The Market Law of One Price – How the Donald Bombed Energy Consumers, Too - Antiwar.com [LINK]

【海外記事より】トランプ大統領がネタニヤフ首相の誘いに乗り、イランに対して全面的な軍事攻撃を開始したことで、エネルギー市場は混迷を極めています。全米のガソリン価格が1ガロン4ドルを突破し、さらなる上昇が見込まれる中、大統領は必死に事態の収拾を図ろうとしています。しかし、彼が打ち出した「アメリカは中東からの石油輸入に依存していないため、ホルムズ海峡の封鎖は他国の問題だ」という論理は、市場の現実を無視した大きな誤解であると、元米予算管理局長のデイビッド・ストックマン氏は指摘しています。

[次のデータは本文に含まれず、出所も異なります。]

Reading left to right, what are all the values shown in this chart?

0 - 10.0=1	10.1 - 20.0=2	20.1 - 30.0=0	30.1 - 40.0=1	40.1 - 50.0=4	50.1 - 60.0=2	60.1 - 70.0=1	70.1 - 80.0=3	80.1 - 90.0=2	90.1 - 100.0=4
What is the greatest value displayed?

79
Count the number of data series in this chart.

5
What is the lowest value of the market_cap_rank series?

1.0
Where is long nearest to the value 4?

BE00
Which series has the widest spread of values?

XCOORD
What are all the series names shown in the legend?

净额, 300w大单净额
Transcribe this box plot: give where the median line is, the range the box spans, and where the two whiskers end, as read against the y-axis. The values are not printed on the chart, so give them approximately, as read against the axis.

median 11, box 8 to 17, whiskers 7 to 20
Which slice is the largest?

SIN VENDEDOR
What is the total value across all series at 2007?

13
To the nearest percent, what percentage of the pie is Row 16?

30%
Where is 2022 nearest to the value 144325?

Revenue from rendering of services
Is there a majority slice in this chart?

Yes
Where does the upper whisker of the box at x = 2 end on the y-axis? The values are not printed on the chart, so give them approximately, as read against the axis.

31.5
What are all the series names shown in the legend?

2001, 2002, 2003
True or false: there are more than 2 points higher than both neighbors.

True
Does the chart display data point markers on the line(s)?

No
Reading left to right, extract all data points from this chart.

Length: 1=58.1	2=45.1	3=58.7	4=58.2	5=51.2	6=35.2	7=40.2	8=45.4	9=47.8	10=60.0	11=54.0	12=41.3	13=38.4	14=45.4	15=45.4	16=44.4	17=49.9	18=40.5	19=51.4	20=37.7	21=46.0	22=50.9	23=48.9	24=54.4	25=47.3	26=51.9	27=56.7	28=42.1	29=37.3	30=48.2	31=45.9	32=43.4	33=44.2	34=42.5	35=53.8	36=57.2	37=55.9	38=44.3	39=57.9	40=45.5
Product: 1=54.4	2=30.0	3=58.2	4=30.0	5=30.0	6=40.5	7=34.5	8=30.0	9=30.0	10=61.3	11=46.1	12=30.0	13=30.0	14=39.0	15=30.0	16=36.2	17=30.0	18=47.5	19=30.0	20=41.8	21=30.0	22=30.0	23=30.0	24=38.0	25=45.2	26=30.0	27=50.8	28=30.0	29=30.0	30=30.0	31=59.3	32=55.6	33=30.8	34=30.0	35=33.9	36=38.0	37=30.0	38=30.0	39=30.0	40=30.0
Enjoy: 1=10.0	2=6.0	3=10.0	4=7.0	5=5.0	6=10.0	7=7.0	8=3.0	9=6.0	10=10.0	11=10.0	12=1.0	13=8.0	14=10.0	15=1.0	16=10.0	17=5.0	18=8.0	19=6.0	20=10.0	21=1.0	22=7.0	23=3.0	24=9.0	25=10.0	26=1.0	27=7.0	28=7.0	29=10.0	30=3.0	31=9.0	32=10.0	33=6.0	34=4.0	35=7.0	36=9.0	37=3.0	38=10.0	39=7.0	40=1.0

現代のエネルギー市場には「一物一価の法則」が存在します。デジタル化された今日の市場では、物理的な石油の流れ以上に、世界的な供給と需要のバランスを反映した価格情報が瞬時に共有されます。もし欧州やアジアで石油価格が高騰すれば、裁定取引、いわゆるアービトラージが働き、割安な米国内のエネルギーも輸出へと回され、最終的に世界の価格は均衡します。つまり、アメリカがエネルギー自給を達成していても、世界的な価格高騰の影響を100%受けることになるのです。

具体的にデータを見ると、2025年のアメリカの石油・ガス生産量は日量4110万バレル(石油換算)に達し、国内需要の3630万バレルを上回っています。この余剰分が輸出されることで、国内価格は世界市場と直結しています。特に天然ガス市場では、イランによるカタールの液化天然ガス(LNG)施設への攻撃で欧州の価格が急騰しました。現在、米国内のガス価格は欧州のスポット価格のわずか12%程度という極端な格差が生じており、市場原理によって米国のガスは急速に海外へ引き寄せられています。この輸出の加速は、やがて米国内の供給を絞り、一般家庭の光熱費を押し上げる結果を招きます。

トランプ大統領は、アメリカを世界市場から切り離された「安価なエネルギーの島」にできると信じているようですが、それは妄想に過ぎません。2026年初頭に1バレル60ドルだった原油価格は、紛争によって100ドルを超え、それに連動して米国内のガソリン価格も上昇し続けています。結局のところ、世界最大の供給拠点の一つであるペルシャ湾の安定を自ら破壊した以上、その代償として米国の消費者が高価なエネルギーを買い支えることになるのは避けられない事実なのです。